Reputation: 163
I have a dataframe with a time series in one single column. The data looks like this chart
I would like to create a mask that is TRUE each time that the data is equal or lower than -0.20. It should also be TRUE before reaching -0.20 while negative. It should also be true after reaching -0.20 while negative. This version of the chart
is my manual attempt to show (in red) the values where the mask would be TRUE. I started creating the mask but I could only make it equal to TRUE while the data is less than -0.20 mask = (df['data'] < -0.2)

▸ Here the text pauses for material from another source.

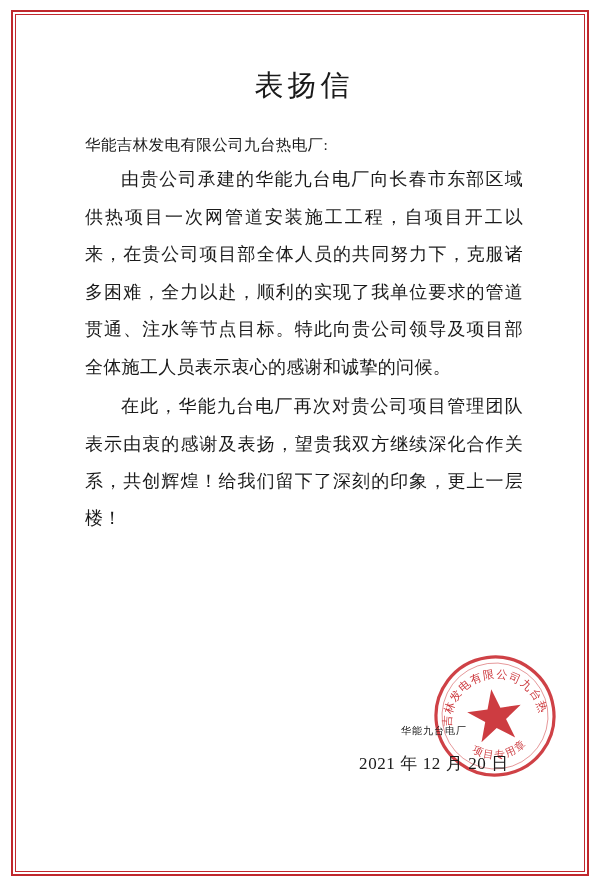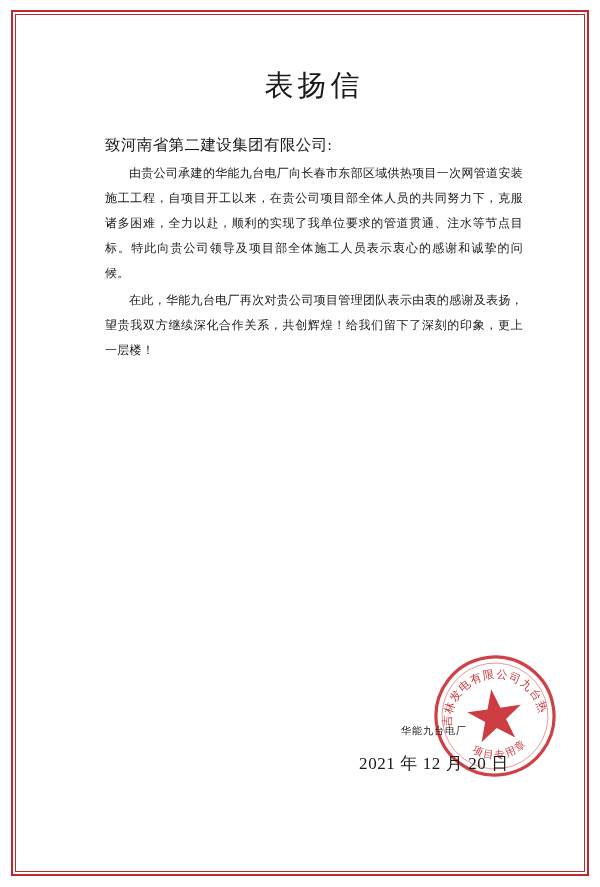"表扬信" .content { padding: 52px 62px 0 90px -> 52px 62px 0 70px }
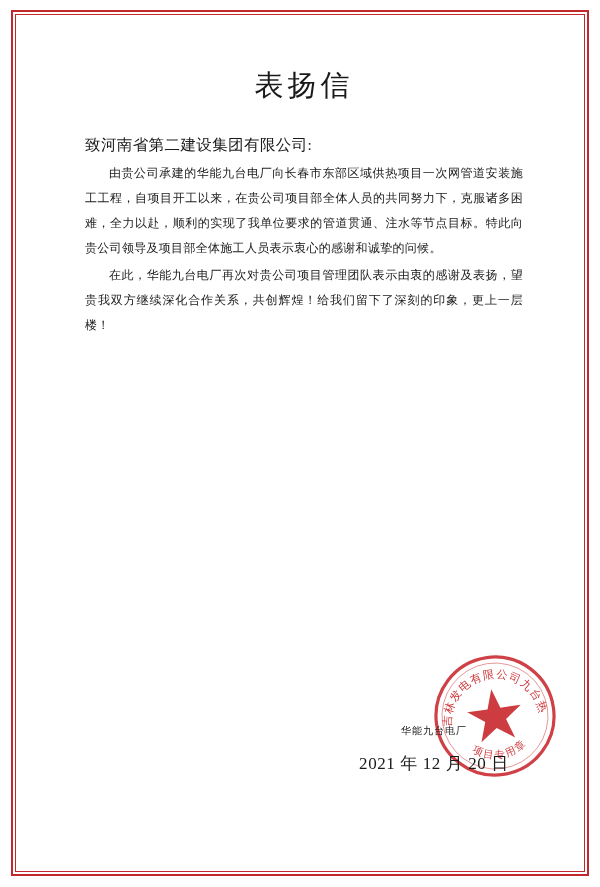"致河南省第二建设集团有限公司:" p.salutation { text: 致河南省第二建设集团有限公司 -> 华能吉林发电有限公司九台热电厂 }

. I couldn't do any better, does anybody know how to achieve my goal?
Upvotes: 1
Views: 405
Reputation: 656
Group by consecutive values of same sign, and then check if the minimum of such a group is less than the defined treshold.
First, we want to separate negative from positive values.
negative_mask = (df['data']<0)
We then can create classes (ordered with integers) for each consecutive positive or negative series. The class increases by one each time the data changes sign.
consecutives = negative_mask.diff().ne(0).cumsum()
We then select only the data where the minimum of the group of consecutive elements is less than 0.2.
df.groupby(consecutives).filter(lambda df : df[0].min() < -0.2)
We can try our example with random data:
import numpy as np
import pandas as pd
np.random.seed(42)
data = np.random.randint(-300, 300, size=1000)/1000
df = pd.DataFrame(data, columns=["data"])
data
2 -0.030
3 -0.194
4 -0.229
5 -0.280
6 -0.179
... ...
991 -0.293
995 -0.247
996 -0.062
997 -0.072
999 -0.250
363 rows × 1 columns
Upvotes: 3
Reputation: 642
One approach could be to group segments that are entirely below zero, and then for each group verify whether or not there any values below -0.2
.
See below for a full reproducible example script:
import matplotlib.pyplot as plt
import numpy as np
import pandas as pd
np.random.seed(167)
df = pd.DataFrame(
{"y": np.cumsum([np.random.uniform(-0.01, 0.01) for _ in range(10 ** 5)])}
)
plt.plot(df)
gt_zero = df["y"] < 0
regions = (gt_zero != gt_zero.shift()).cumsum()
# here's your interesting DataFrame with the specified mask
df_interesting = df.groupby(regions).filter(lambda s: s.min() < -0.2)
# plot individual regions
for i, grp in df.groupby(regions):
if grp["y"].min() < -0.2:
plt.plot(grp, color="tab:red", linewidth=5, alpha=0.6)
plt.axhline(0, linestyle="--", color="tab:gray")
plt.axhline(-0.2, linestyle="--", color="tab:gray")
plt.show()
Upvotes: 5